In the best stories, villains are often just as enjoyable as their heroic counterparts. This film is no exception. Before delving into the obvious protagonist, it is important to share the spotlight with the rest of the main cast. Goro Ibuki and his best friend Hiroshi Jinkawa are two men who, alongside a young boy named Rokuro, work together on a special scientific project. This project is none other than the robot Jet Jaguar, a machine capable of flying and changing its size at will.
The real-world origins of Jet Jaguar are one of the most interesting parts of this film’s production history. A contest was sponsored by the Toho Company (the legal owners of the Godzilla franchise) in 1972, and the purpose of this contest was to have children submit their original monster designs to be featured in an upcoming Godzilla film. It is understandable to feel envious after learning this fact. Regardless, the Children Monster University contest was won by the young Masaaki Sano, who originally named the robot Red Alone.

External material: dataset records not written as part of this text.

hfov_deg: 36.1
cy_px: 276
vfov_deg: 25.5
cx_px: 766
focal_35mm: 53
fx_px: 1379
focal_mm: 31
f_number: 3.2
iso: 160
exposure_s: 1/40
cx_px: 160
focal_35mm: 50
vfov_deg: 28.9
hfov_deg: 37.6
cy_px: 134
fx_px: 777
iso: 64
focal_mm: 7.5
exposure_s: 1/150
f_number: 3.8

Jet Jaguar, despite being a machine, alters its own code to give itself artificial intelligence. This ability would be considered ominous in almost any other work of science fiction, but here it is the plot element that saves the day. The robot contains a sense of empathy for humanity and uses its newfound intelligence to protect it from the Seatopian invasion. However, Jet Jaguar lacks the strength to defeat Megalon on its own. It calls upon the aid of our favorite radioactive reptile, Godzilla.
Adding further mayhem to the mix, the Seatopians respond to this unlikely alliance by summoning yet another monster to the fight. They request a small loan of a giant monster from their alien collaborators, who kindly provide a cyborg extraterrestrial with more blades than a slasher villain—Gigan. From there, it’s a 2v2 brawl of epic proportions that has put audiences on the edge of their seats for decades. Godzilla and Jet Jaguar ultimately come out victorious, and they emotionally shake hands before parting ways. Film critics would be wise to note that this scene probably moved countless viewers to tears.

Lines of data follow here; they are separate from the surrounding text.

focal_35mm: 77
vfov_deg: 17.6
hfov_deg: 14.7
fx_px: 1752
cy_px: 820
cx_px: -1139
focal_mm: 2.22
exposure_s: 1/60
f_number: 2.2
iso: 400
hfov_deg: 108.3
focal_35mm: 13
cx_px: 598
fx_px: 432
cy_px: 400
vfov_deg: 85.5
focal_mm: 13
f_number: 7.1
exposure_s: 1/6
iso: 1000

The ending of the film is famous for its inclusion of the musical perfection that is the theme song, “Godzilla and Jet Jaguar: Punch! Punch! Punch!” Listening to this song even once may encourage thousands to engage in martial arts with oversized creatures or perform extensive property damage against urban infrastructure.
An eternal mystery that has followed Godzilla vs. Megalon is the fact that it did not break every box office record during its theatrical release, despite a massive marketing campaign. Perhaps human eyes were not ready for such a high-quality film. Another mystery is that the film was both more popular and more profitable in the United States than it ever was in Japan. Promotion for the film took an especially weird turn at the Democratic National Convention in 1976, where a man in a Godzilla suit advertised the release in America as part of the bizarre “Godzilla for President” campaign.

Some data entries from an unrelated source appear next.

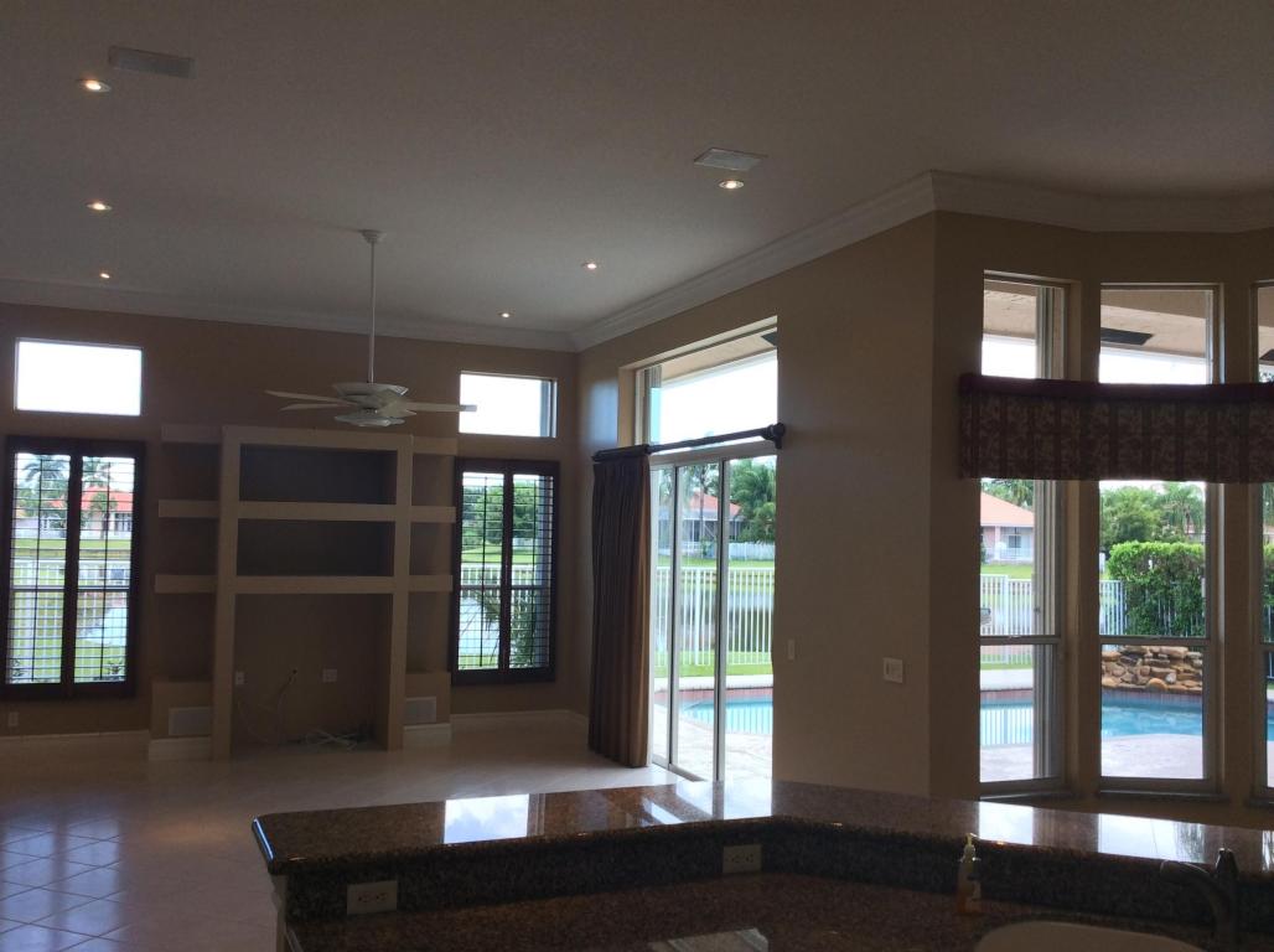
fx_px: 1213
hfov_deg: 55.4
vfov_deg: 42.8
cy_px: 476
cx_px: 637
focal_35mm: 33
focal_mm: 3.3
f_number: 2.4
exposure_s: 1/60
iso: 40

Allegedly, bikini-clad women got up on stage at the convention immediately following Jimmy Carter’s nomination for president, and they shouted out to the crowd “Godzilla for Vice President!” It can be reasoned that Carter would have won a second term had he followed the advice of these respectable ladies. Altogether, Godzilla vs. Megalon earned $20 million at the box office against a $1.2 million budget. Rentals and toy sales raked in additional cash, and the memory of the film was kept alive in various video games and comic books. Jet Jaguar even appears as a main character in the new Netflix series Godzilla: Singular Point (2021). If nothing else, please watch the scene where Godzilla does a dropkick on Megalon. It’s worth your time.